No specific laws identified for this ruling.

Claim Types

HarassmentFailure to Accommodate

Outcome

The court granted the defendants' motion for summary judgment, finding that plaintiffs failed to establish that individual defendants acted with deliberate indifference to sexual harassment and abuse by school employees, and that Granbury ISD did not have a custom, practice, or policy causing the alleged injuries.

What This Ruling Means

**What Happened** In Doe v. Granbury ISD, employees sued Granbury Independent School District claiming they experienced sexual harassment at work and that the school district failed to provide reasonable accommodations they needed.
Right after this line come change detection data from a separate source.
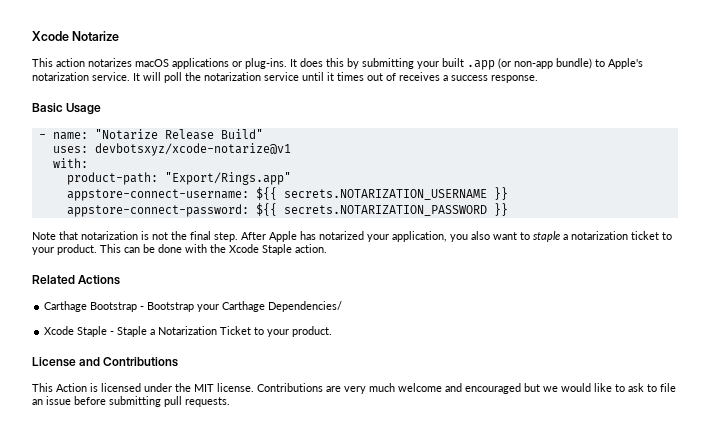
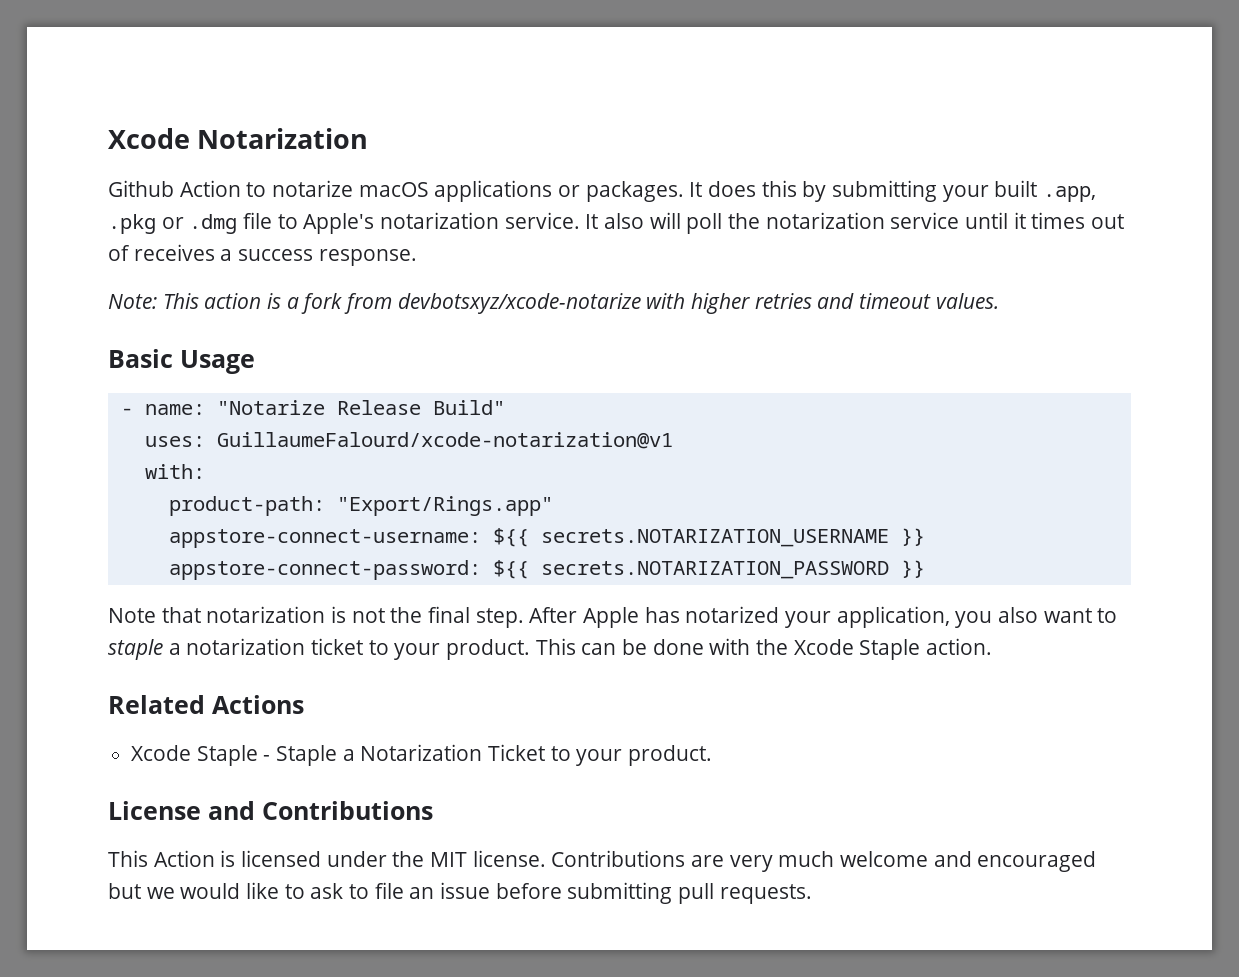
[32,31,120,41] [32,58,132,67] Xcode Notarize // This action notarizes -> [108,128,369,149] [108,180,354,197] Xcode Notarization // Github Action to notarize
[245,58,287,69] plug-ins. -> [585,181,684,202] packages.
[467,58,592,70] .app (or non-app bundle) -> [1043,186,1097,202] [108,212,273,234] .app, .pkg or .dmg file
(140, 77) none -> [604,213,645,229] also
(538, 79) none -> [108,293,999,314] // Note: This action is a fork from devbotsxyz/xcode-notarize with higher retries and timeout values.
[94,143,291,156] devbotsxyz/xcode-notarize@v1 -> [216,432,673,449] GuillaumeFalourd/xcode-notarization@v1
[44,301,343,312] // Carthage Bootstrap - Bootstrap your Carthage Dependencies/ -> (304, 704) none

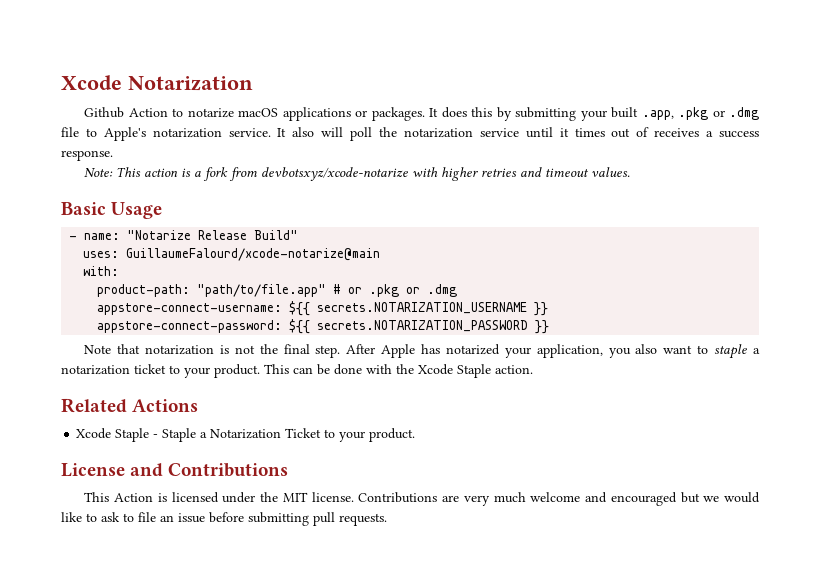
[216,432,673,449] GuillaumeFalourd/xcode-notarization@v1 -> [126,248,381,261] GuillaumeFalourd/xcode-notarize@main
[336,496,553,516] "Export/Rings.app" -> [197,284,458,297] "path/to/file.app" # or .pkg or .dmg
The workers argued that individual supervisors and administrators knew about the harassment but deliberately ignored it, and that the school district had policies or practices that allowed these problems to continue. **What the Court Decided** The court ruled in favor of the school district and dismissed the case. The judge found that the employees could not prove that individual school officials deliberately ignored known harassment. The court also determined that the workers failed to show that Granbury ISD had any official policies, customs, or practices that caused their injuries. **Why This Matters for Workers** This ruling highlights how challenging it can be to win harassment and accommodation cases against employers. Workers must provide strong evidence that supervisors knew about problems and deliberately did nothing, or that the employer had policies that contributed to the harm. Simply experiencing harassment may not be enough – workers need to document that management was aware of issues and failed to act appropriately.

This summary was generated to explain the ruling in plain English and is not legal advice.